The requirement comes from the risk of Brazilians traveling with the disease, explains Expedito Luna, an epidemiologist at the Institute of Tropical Medicine at USP (University of São Paulo).

“The fear of some countries is that Brazilians are infected, travel there, there are mosquitoes and transmission takes place.”

Luna says that the disease only exists in Latin America and Africa, but places with similar climates and biomes, like some countries in Asia, fear that foreigners will take the disease and cause a cycle of transmission between humans via mosquitoes.

Brazil was one of the countries that required the vaccine to enter the territory, a rule that changed in 2008, clarifies Anvisa. Now, foreign travelers can come to the country without proof of immunization.

The yellow fever vaccination recommendation policy has changed over time, explains the epidemiologist.

Immunization has been available since the 1930s, although the disease has been in Brazil for about 120 years. Before the vaccine, the focus was on controlling the disease vector, the mosquito. aedes aegyptithe same transmitter of zika and dengue.

With immunization, yellow fever passed to the wild cycle, that is, it became a disease of monkeys. Thus, it infects people who live near forests and woods.

From the 2000s, the fever reappeared in other regions and, between 2018 and 2019, it led to outbreaks in large cities.

Luna says that, at that time, the population was not vaccinated, after all, it was not customary to offer immunization for a disease that did not affect cities. At that time, campaigns with fractional doses were organized.

“The fractional dose had already been used in the epidemic in Luanda, in 2016. Studies indicated that the same amount induced [de anticorpos] than the flood”, he explains.

“The rumor that spread on social networks was that it was a weak vaccine, a bad vaccine. One day we had a huge queue at health units, with people attacking nurses to get vaccinated, and, on the day that the fractional dose began , everyone disappeared. They turned back, they gave up all the time, because membership dropped.”
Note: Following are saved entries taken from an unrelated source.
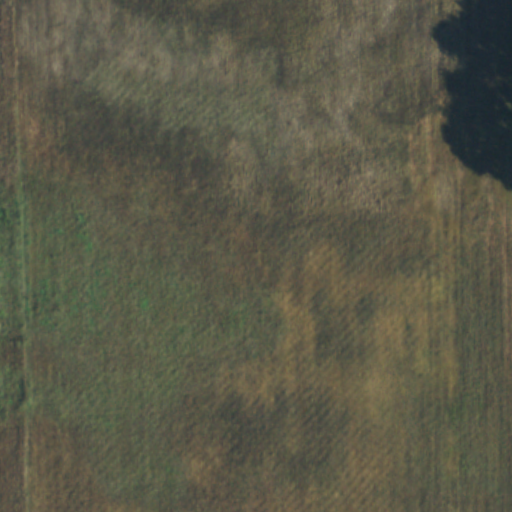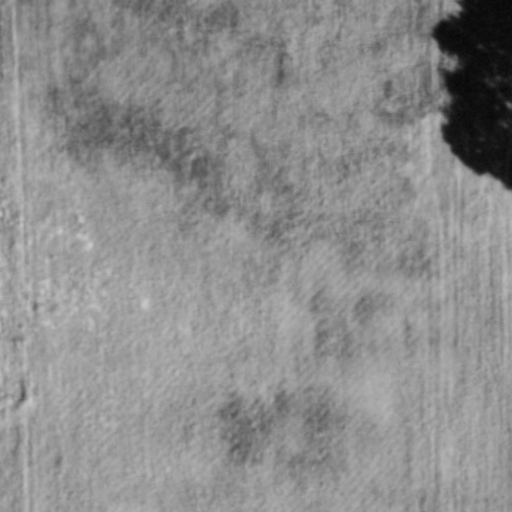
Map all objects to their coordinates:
crop: (255, 256)
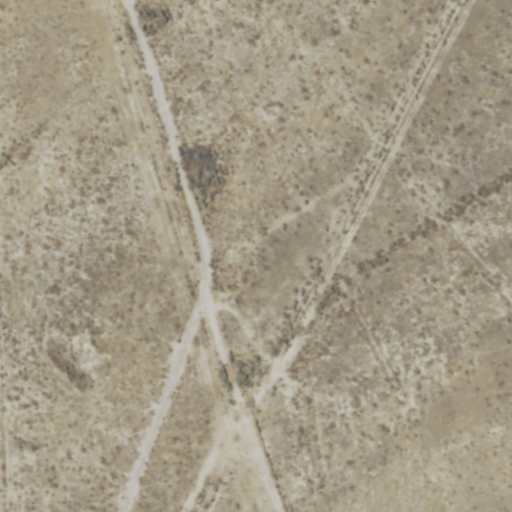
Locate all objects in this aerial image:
road: (204, 467)
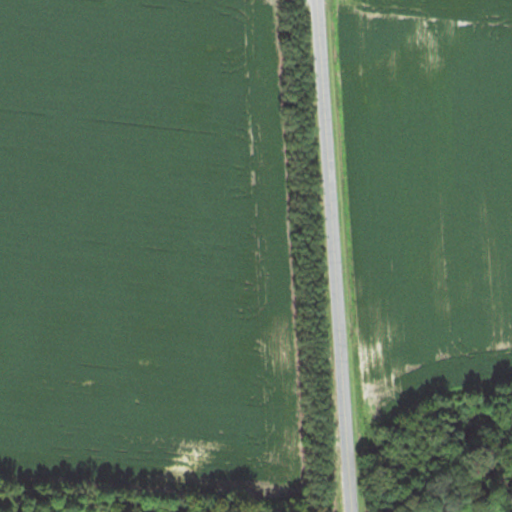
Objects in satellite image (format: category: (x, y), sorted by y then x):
road: (331, 256)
For travelers who have taken batches in these years, be careful to see if the dose has been split. According to Anvisa, the international certificate cannot be issued for the fractionated version of the vaccine.

In that case, you have to take it again. According to the epidemiologist, there is no problem reinforcing —until the change in the WHO (World Health Organization) guidance, on July 11, 2016, it was a vaccine that required a booster every ten years, but today, it is worth one dose for life all.

Young travelers need to be vaccinated too. With the exception of Saint Eustace, in the Caribbean, which requires the vaccine at six months of age, all require the vaccine from nine months of age. According to Luna, when applied at that age, the vaccine is taken in two doses: one at nine months and another, as a booster, at four years.

For those who take it after four years, the dose is only one.